One third of our gut microbiota is common to the rest of people, while two thirds are specific to each one of us.

In other words, the gut microbiota composition is unique to each individual: it’s an individual identity card and it’s like our fingerprint that allows identifying us over time. Even identical twins have their own microbiome fingerprints. 

It's just a matter of time before CSI: Microbiome airs on CBS. Criminals leave their skin microbiome behind at the scene of the crime

5. When does it start developing? 

Although intestinal bacterial colonization begins when a fetus is still in the maternal womb, an infant’s gut microbiota is mainly established after birth

From the first day of life, the composition of the gut microbiota is directly dependent on how the baby is fed and the environment in which the delivery takes place. 

Breastfed baby = more bugs and better bug diversity.

Natural birth (as opposed to C-sections) also means more bugs and better bug diversity.

Then, the microbial diversity increases and semi-permanently stabilizes by the end of the first 3-5 years of life. 

Probiotics, antibiotics, and prebiotics may change the number and diversity temporarily, but in the absence of these three modifying factors, your gut microbiome fingerprint will simply revert to what it was before it. 

This period is also known as “the window of opportunity for microbiota manipulation” and represents the most critical period for dietary interventions, with the goal of changing the gut microbiota to improve child growth and development.

The establishment of a really wide variety of bugs in a child's gut during this window of opportunity may influence the health of the child's entire life. 

Breast feeding, presence of pet animals, outdoor play, minimal antibiotic use, wide variety of vegetables and fruits, all help to boost the variety of gut bugs in children before they are 4 or 5. 

On the flip side, maternal antibiotic use, C-section delivery, formula feeding, indoor living, hyper-sanitation, and processed foods all reduce number of diversity of healthy gut microbiome.


  • Your gut microbiome is made up of trillions of microbes, mainly bacteria, and their genes outnumber human genes 150 times.
  • We can find the microbiota in different parts of our bodies in close contact with the external environment, while it's found in biggest numbers in our colon or large intestine. 
  • The microbiota in your intestine is as unique as an ID card. It has distinguishing features that can potentially be used to identify us over time.
  • The development of gut microbiota starts during pregnancy but it’s primarily established after birth. 



Young VB. The role of the microbiome in human health and disease: an introduction for clinicians.

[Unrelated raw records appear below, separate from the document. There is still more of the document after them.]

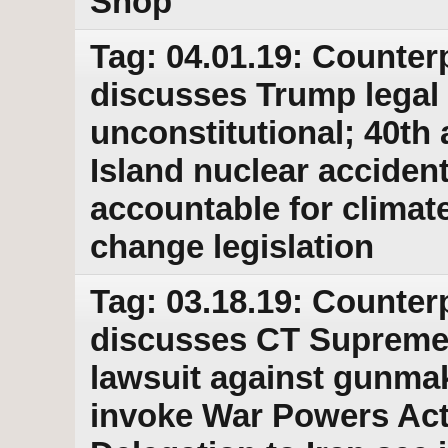
Shop
Tag: 04.01.19: Counter
discusses Trump legal 
unconstitutional; 40th 
Island nuclear acciden
accountable for climat
change legislation
Tag: 03.18.19: Counter
discusses CT Supreme
lawsuit against gunma
invoke War Powers Act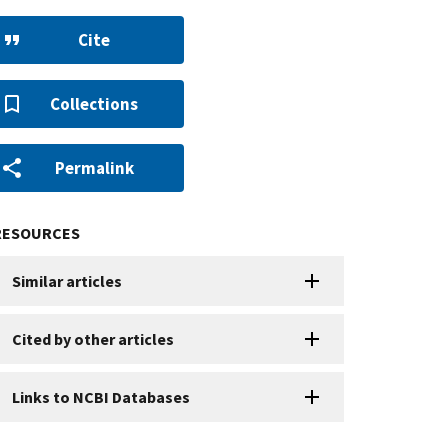
Cite
Collections
Permalink
RESOURCES
Similar articles
Cited by other articles
Links to NCBI Databases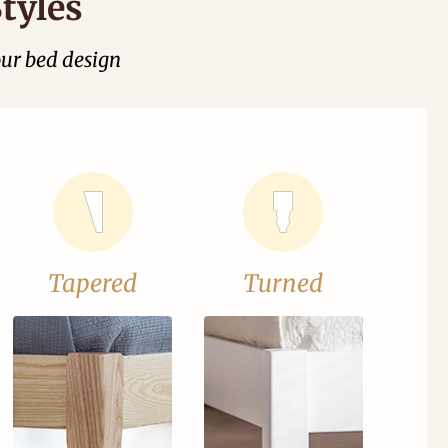
tyles
our bed design
Tapered
Turned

BMJ. 2017; 356:j831.

Sender R, Fuchs S, Milo R. Revised estimates for the number of human and bacteria cells in the body. PLoS Biol. 2016; 14(8):e1002533.

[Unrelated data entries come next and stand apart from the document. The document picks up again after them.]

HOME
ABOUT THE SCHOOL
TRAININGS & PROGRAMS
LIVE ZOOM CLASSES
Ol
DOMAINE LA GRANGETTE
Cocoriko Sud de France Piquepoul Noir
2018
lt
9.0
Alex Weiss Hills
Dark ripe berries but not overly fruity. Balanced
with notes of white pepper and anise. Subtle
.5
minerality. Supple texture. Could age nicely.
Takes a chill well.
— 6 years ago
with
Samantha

Thursby E, Juge N. Introduction to the human gut microbiota. Biochem J. 2017; 474(11):1823-36. 

Franzosa EA, Huang K, Meadow JF, et al. Identifying personal microbiomes using metagenomic codes. Proc Natl Acad Sci U S A. 2015; 112(22):E2930-8.

Rodríguez JM, Murphy K, Stanton C, et al. The composition of the gut microbiota throughout life, with an emphasis on early life. Microb Ecol Health Dis. 2015; 26:26050.